== EXCERPTED TEXT ==
Joergs LinuxPages: Backup

This page contains material about backup - from simple hints to complete scripts and links to further references. Please note that a few of these scripts date many years back; they may no longer be actual.

System Backup

Backup to
a(ny) network drive

The script backup2net.sh allows the backup of large amounts of data to another backup location. It is very easy to use - the only requirement is that the "other backup location" is mounted on the system where you want to perform the backup. Thus, you can use any USB disk drive, or a NAS server somewhere on your network!

The script uses rsync according to a description at this blog entry where I added the framework (logging and error checking) of backup2tape.sh. The resulting script has the following features:

can write data to any folder on the system (network or local)
uses rsync for efficient data transport
allows to specify include & exclude patterns
supports snapshots
supports multiple configurations via command line
backup report is mailed to administrator

Download the backup2net.sh script.

Backup to
a tape drive

A while ago the amount of data that should be included in a daily backup outgrew the volume of a CD-RW. At that time I did not have a DVD writer but access to a tape drive, so I wrote the script backup2tape.sh which later became the framework for backup2net.sh (see above). Some features:

writes data to tape drive
performs verify after write
allows to specify include & exclude patterns
supports full & differential backup
supports multiple configurations via command line
preserves access rights (ACL)
backup report is mailed to administrator

The script relies on Jörg Schilling's star. I have been using this script with success for almost a decade to perform regular backups on several Linux machines, either manually or via cron, with both DDS2 and DLT tapes.

As a side note, I have stopped using tape backups and switched to network-based storage. While magnetic tapes are incredibly safe long-term archival media, one inconvenience (for me) lies in their slow operation: it can take several hours to retrieve a file.

Download the backup2tape.sh script.
===
ASSIGNMENT A: Repeat the passage of the backup page starting at "Joergs LinuxPages: Backup" and ending at "(network or local)".
These records are unrelated to the backup page.
== SUPPLIED RECORDS ==
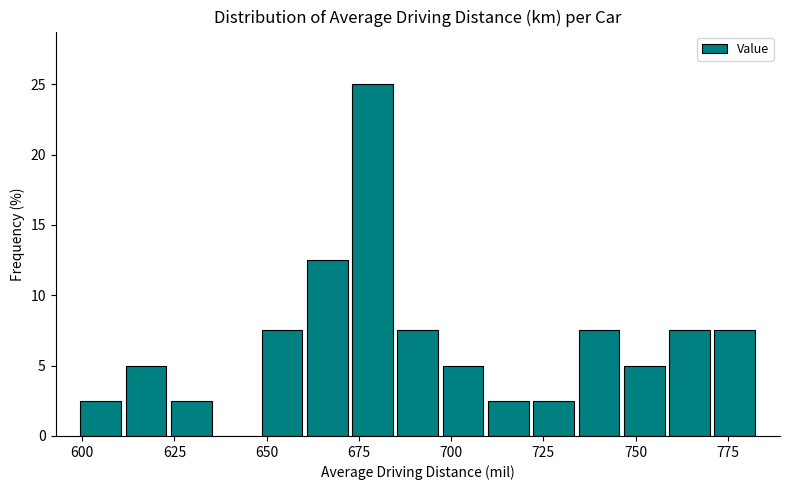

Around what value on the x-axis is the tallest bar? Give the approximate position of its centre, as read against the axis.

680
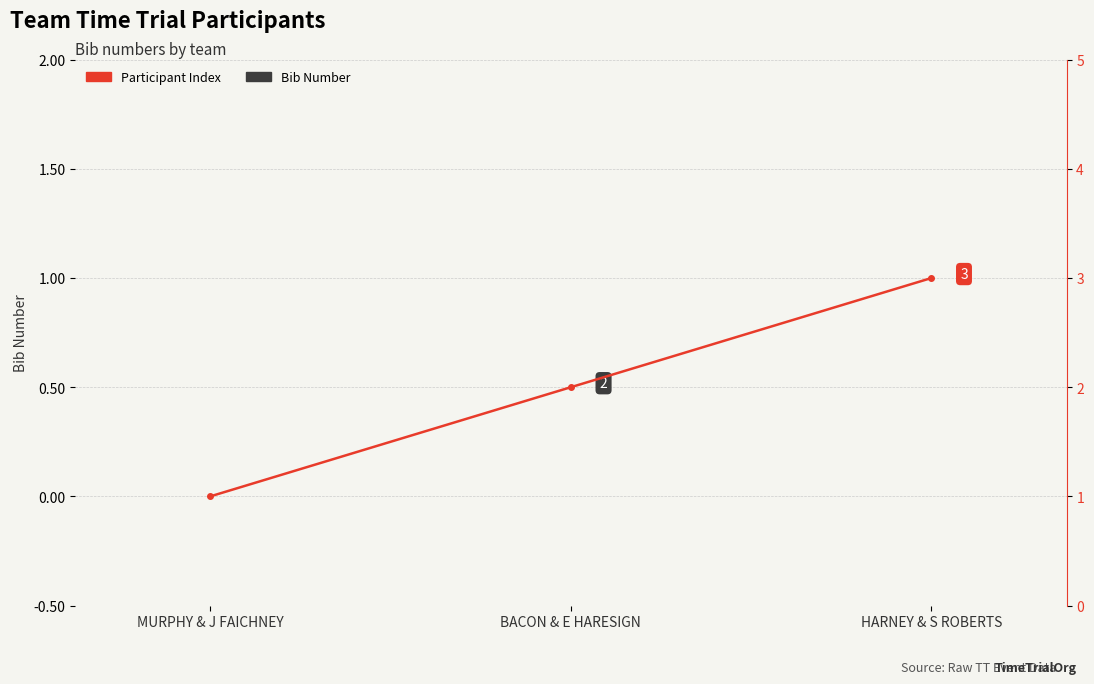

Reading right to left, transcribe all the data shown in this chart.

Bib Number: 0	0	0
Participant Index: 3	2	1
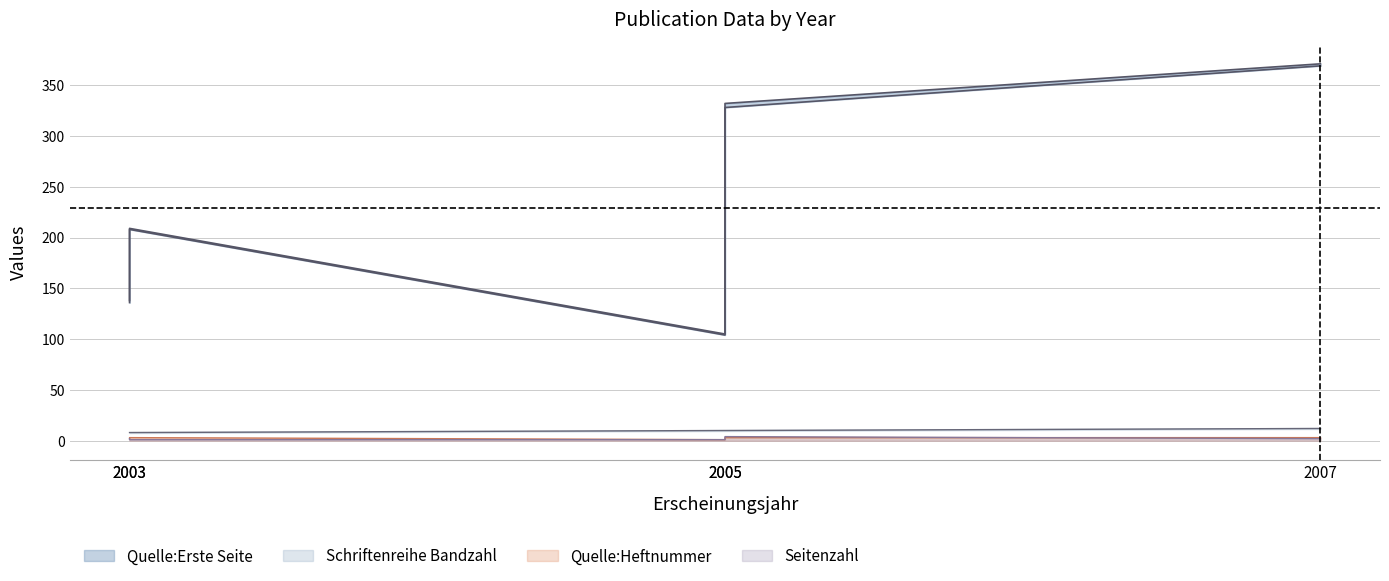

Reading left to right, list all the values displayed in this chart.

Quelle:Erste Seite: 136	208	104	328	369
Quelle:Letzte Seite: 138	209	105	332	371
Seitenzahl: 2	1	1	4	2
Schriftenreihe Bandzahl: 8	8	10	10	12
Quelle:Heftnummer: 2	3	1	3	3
===
ASSIGNMENT B: Reproduce every line of the chart picture records verbatim, leaving the pictures themselves out.

TASK OUTPUT A:
Joergs LinuxPages: Backup

This page contains material about backup - from simple hints to complete scripts and links to further references. Please note that a few of these scripts date many years back; they may no longer be actual.

System Backup

Backup to
a(ny) network drive

The script backup2net.sh allows the backup of large amounts of data to another backup location. It is very easy to use - the only requirement is that the "other backup location" is mounted on the system where you want to perform the backup. Thus, you can use any USB disk drive, or a NAS server somewhere on your network!

The script uses rsync according to a description at this blog entry where I added the framework (logging and error checking) of backup2tape.sh. The resulting script has the following features:

can write data to any folder on the system (network or local)

TASK OUTPUT B:
Around what value on the x-axis is the tallest bar? Give the approximate position of its centre, as read against the axis.

680

Reading right to left, transcribe all the data shown in this chart.

Bib Number: 0	0	0
Participant Index: 3	2	1

Reading left to right, list all the values displayed in this chart.

Quelle:Erste Seite: 136	208	104	328	369
Quelle:Letzte Seite: 138	209	105	332	371
Seitenzahl: 2	1	1	4	2
Schriftenreihe Bandzahl: 8	8	10	10	12
Quelle:Heftnummer: 2	3	1	3	3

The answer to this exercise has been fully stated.